:: Task to complete ::
Look through the records below, and copy out every line that holds the string "коммутатором".

:: Material provided ::
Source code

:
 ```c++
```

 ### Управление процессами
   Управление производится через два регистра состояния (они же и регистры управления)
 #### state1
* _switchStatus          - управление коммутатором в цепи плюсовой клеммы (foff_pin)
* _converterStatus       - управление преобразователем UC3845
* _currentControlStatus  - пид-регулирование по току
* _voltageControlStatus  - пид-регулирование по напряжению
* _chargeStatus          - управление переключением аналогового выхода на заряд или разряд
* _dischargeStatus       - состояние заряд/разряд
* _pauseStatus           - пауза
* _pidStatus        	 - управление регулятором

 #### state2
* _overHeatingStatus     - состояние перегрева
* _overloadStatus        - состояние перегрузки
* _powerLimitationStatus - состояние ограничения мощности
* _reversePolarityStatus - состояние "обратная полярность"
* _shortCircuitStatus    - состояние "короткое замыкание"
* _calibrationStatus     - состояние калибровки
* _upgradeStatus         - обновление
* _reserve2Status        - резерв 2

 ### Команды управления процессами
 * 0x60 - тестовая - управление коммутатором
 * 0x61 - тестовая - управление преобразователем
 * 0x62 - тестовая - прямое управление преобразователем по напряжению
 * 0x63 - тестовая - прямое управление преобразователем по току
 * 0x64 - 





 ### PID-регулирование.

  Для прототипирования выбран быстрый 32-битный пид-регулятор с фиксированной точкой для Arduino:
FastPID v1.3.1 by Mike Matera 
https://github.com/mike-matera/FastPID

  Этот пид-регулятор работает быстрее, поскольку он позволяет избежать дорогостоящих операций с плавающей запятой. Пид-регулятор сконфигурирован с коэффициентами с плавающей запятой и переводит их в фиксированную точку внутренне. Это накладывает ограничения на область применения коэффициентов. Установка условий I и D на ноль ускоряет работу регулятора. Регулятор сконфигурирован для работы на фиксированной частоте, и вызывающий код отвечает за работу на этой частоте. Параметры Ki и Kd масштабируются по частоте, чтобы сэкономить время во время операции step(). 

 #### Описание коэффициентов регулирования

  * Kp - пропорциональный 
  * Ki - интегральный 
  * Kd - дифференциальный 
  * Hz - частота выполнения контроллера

:: Your response ::
* _switchStatus          - управление коммутатором в цепи плюсовой клеммы (foff_pin)
 * 0x60 - тестовая - управление коммутатором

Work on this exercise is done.